I was about 15, missing my father's ability to tactfully lead me to books I'd never heard of but discovered were just what I'd needed. (My father's book-buying habits resembled his approach to household shopping: just as, given a list of dals and masalas, he would return with figs and biscuits, so would he ignore plumbers' bills in favour of buying a set of books on The History of the World.)
 
But he was in Delhi, and I was making an undeclared trip to a bookstore in Kolkata where I was terrified that the attendants would sneer at me.
 
It began badly, with the lady at the counter suggesting the What Katy Did books. My diffidence disappeared in the face of what I saw as a slight. "Oh, I've read all of those ages ago""when I was small," I said loftily. She didn't allow even the flicker of a smile to cross her face.
 
Instead she led me deftly into a discussion of reading, cross-examined me subtly, and produced Harper Lee's To Kill a Mockingbird with expert judgement. I still have my copy; ragged, dog-eared, sadly tatty, but then it's the first book I devoured as a paying adult.
 
It gave me my first real sense of what a bookshop could be. Stuart Brent, who ran a legendary Chicago bookshop, wrote of his trade: "Why did people come, often far out of their way and at considerable inconvenience?
 
There was nothing there but the books and me""and a great deal of talk. But some need must have been filled""by moving people to take notice of themselves, forcing them to think about what they were reading or what they were listening to."
 
In Delhi, my custom is divided between Khan Market's venerable Bahrisons and The Bookshop, Vasant Vihar's Fact and Fiction, Hauz Khas' Midlands, Connaught Place's Bookworm, a smattering of speciality shops, and the Sunday book bazaar at Daryaganj's pavement markets.
 
The news that one of these landmarks is tottering is more than disquieting.
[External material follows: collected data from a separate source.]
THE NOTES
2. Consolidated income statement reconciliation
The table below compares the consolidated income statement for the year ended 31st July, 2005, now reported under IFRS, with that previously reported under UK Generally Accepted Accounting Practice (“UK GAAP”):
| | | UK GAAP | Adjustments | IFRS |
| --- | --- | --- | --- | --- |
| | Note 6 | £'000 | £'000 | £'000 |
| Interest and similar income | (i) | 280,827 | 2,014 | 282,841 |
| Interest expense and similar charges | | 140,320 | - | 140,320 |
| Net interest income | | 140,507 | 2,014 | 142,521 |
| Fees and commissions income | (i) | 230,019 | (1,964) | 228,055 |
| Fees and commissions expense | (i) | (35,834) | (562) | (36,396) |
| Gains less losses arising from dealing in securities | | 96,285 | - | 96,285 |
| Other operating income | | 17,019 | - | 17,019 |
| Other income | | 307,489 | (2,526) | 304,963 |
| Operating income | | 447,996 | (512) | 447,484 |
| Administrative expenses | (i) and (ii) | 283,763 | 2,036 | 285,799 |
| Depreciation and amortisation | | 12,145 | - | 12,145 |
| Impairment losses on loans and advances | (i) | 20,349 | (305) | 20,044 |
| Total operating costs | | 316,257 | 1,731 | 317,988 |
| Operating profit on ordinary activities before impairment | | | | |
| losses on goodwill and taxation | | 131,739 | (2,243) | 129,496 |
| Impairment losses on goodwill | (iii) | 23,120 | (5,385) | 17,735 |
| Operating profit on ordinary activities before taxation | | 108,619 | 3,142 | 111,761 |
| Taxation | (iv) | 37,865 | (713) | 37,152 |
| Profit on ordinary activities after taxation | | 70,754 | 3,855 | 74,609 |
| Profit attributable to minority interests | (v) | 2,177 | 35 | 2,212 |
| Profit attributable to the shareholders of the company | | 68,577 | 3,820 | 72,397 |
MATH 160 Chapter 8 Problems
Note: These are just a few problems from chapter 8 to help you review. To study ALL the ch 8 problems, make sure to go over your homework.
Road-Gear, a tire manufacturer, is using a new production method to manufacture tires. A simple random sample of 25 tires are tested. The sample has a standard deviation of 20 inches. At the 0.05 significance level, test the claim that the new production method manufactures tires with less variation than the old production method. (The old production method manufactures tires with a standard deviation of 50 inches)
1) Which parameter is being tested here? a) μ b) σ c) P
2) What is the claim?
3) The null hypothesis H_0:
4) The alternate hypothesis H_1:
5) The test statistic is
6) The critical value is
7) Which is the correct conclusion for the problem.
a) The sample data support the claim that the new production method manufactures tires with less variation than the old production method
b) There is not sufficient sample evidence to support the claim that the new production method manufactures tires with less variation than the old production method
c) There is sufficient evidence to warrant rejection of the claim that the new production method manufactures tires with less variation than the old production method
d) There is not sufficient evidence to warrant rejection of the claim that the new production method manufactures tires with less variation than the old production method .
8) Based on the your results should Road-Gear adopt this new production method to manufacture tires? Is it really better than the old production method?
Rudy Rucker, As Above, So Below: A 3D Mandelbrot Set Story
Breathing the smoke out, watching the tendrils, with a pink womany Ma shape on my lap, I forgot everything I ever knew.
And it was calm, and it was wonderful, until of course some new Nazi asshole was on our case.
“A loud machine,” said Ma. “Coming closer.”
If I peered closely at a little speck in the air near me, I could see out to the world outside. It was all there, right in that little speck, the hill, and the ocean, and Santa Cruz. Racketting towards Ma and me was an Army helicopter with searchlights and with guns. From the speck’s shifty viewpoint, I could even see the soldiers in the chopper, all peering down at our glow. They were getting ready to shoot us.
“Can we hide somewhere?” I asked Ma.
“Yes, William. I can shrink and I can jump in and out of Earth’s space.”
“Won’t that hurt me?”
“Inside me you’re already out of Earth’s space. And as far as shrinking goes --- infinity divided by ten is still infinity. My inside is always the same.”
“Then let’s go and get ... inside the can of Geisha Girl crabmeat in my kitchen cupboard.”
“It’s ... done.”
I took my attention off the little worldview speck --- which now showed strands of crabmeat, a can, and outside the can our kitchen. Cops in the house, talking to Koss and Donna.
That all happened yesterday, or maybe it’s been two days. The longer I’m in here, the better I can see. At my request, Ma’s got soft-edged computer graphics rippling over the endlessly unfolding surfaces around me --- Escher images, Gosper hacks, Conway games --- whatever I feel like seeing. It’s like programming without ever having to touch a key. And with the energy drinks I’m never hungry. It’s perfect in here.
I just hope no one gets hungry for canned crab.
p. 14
When The Bookshop closes its doors in Khan Market (the Jorbagh branch will survive, though), as it anticipates it will sometime next year, it will end a conversation that's been in progress for over 20 years.
 
John Usher wrote in The Hound on the closing of bookshops: "Thus, we come to the twilight of the age of books; to the closing of the mind; to the pitiful end of the quest for knowledge""and stare into the cold abyss of night."
 
There's always a story, sometimes a veritable novel, behind a bookshop. (The ones that are set up with enthusiasm but limited knowledge are very short stories; miniature tragedies restricted to the space of farce.)
 
Bahrisons, in the same market as The Bookshop, for instance, was set up by Balraj Bahri Malhotra with Rs 800, raised by selling his wife's jewellery in the bleak post-Partition years.
 
K D Singh's Bookshop was set up in Jorbagh in part to stymie potential competition for the next-door delicatessen, Steakhouse. Along with cold cuts, Steakhouse in the 1960s sold books over the counter.
 
Says K D Singh, "Love Story, The Godfather, Deliverance, Crichton's The Secret of Santa Vittoria, Gay Talese's Honour Thy Father, anything by Arthur Hailey, Irving Wallace""these did well.
 
The sales of even those few books would cover the expenses, rents and salaries""about Rs 300 for rent, and Rs 250 a month for salaries!"
 
Most books were priced under ten rupees, and KD remembers telling publishers: "Nobody's going to buy a book for more than ten rupees. Keep it at nine rupees seventy five paise." A rent-related lawsuit is what's forcing The Bookshop to down shutters in Khan Market.
 
Like the Bookworm and Fact & Fiction, the USP of The Bookshop for readers is simple: the people who work there know and love books.
 
In Bombay, the legendary T N Shanbag has run his bookshop for over 55 years on the same principle: whether it's Carducci or Booth Tarkington that you want, someone will be able to discuss their works with you at The Strand.
 
We remember bookshops the way we remember old friends.
 
Ramachandra Guha wrote in a column for The Hindu about a long-lasting love: "My memories of other cities also always involve second-hand books. Ahmedabad for me means the Sunday Market below Ellis Bridge: Bombay the fabulously well-stocked pavement stalls near Flora Fountain; Madras the now dead bookstalls of the now burnt Moore Market; Gurgaon the capacious collection of out-of-print volumes held by Prabhu Booksellers, located deep in the town's old market."
 
He omitted Kolkata's College Street, but I'm told that this former haven for rare and interesting books is overrun by pirated Bengali versions of English bestsellers. Sad, if it's true.
 
I remember the story about the bookseller who let a brilliant but broke Bengali author buy a set number of books each month; the books would be read and returned, and the author would "buy" another set of books. He paid only for the first set he bought at the start of the year; the money was like an annual fee for a reading fund!
 
That's where the small bookshop run by book-lovers scores over both the Internet and the new McReading chains, which do for books what the advent of the hamburger did for fine cuisine. They know there's more to books and reading than just the sales graphs.
 
Another bibliophile, A Edward Newton, understood what all of us really want from booksellers.
 
He wrote of a favourite London establishment: "Its name suggests that, although you may not find in the Serendipity Shop what you came for, you will still find something that you want, although you did not know it when you came in. Is not every bookshop in fact, if not in name, a Serendipity Shop?"
 
And that's why I'm mourning The Bookshop in advance. I could do with more, not less, serendipity in my life.